Steps. Each step hurts. I’ll fall upon each one like it moves a
mountain each time. Pain. No, numb. Pain is the story of the past.
Like how water holds the history of every creature that walked or
wandered the Earth or ocean before us, pain paints the pigments of the
past, holding fast to the hurt. And, like any artwork, with time,
it’ll fade. Till another comes to replace it.
Yesterday, I died. Today, I live. Tomorrow, I’ll lie.
It starts with the word goodbye. Not hello, but goodbye. Everything
before that was simply the bliss of being ignorant. When they say
goodbye I start writing part of history. From house to house I’ll
move, leave, live, survive. From home to home I’ll flounder like a
fish out of water till some bystander notices that the pet fish is
suffocating everyday. Never, believe what they’ll say. Never, let them
change who you are. Never, listen beyond what you know to be true.

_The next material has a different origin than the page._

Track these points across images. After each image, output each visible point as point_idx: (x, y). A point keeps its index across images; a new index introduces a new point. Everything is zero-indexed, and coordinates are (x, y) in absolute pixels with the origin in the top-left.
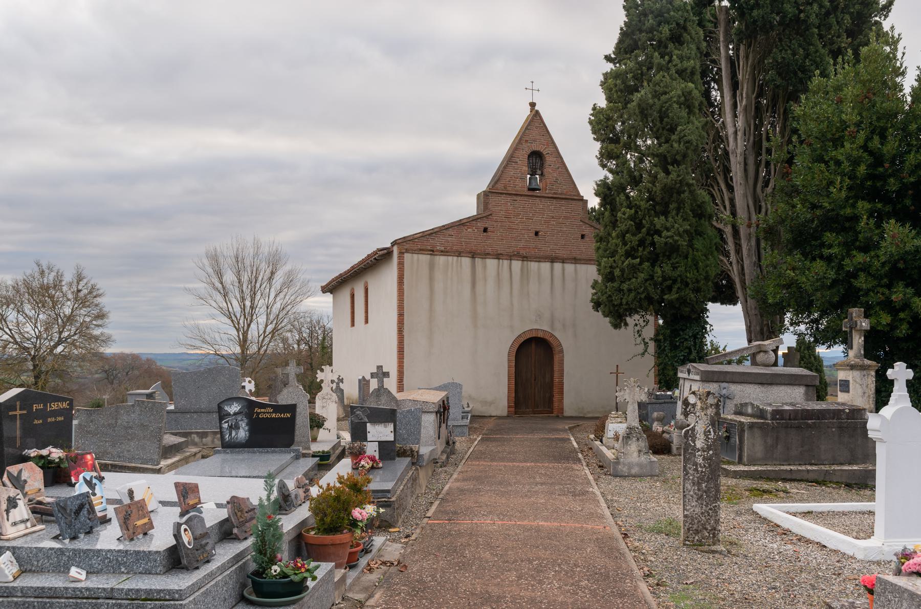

Those are the rules of my world. The rules of the unorthodox, the
forgotten, the fostered.
16 years, 4 months, and 2 days. I’ve been dead for 16 years, 4 months,
and 2 days, but I’ve been alive for 3 hours in the household of the
Welks’. They’re a nice family. The typical. Wife, husband, kids in
college. I want out. Like a fish out of water right. No place more
foreign than untraveled land, especially for me. Although, rationally
speaking, they likely could provide me with a lifestyle that breaks
through every challenge I’ve faced up till now. Good thing I’m not
rational. I’ll leave by this time next week. Don’t blame me.
Looking back, I can’t help but laugh. It sounds like I was this
theatrical teen walking on the edge of the world. But, in reality, I
really was. To me, the worst feeling in the world is a guilty feeling.
One where your very existence makes you feel uncomfortable simply
because you aren’t comfortable. No one should have to feel like their
skin shouldn’t be their own, and the Welk’s taught me that. My parents
changed me. In the past seven years a lot has happened. A lot has
changed. Now, I don’t worry about taking those steps. I don’t fret
over those mountains I'll move. I’m not saying everythings perfect, it
isn’t. It’s more like I’m just saying, “everythings going to be okay”.
So last year, I was dead. This year, I’m alive. And next year, I’ll thrive.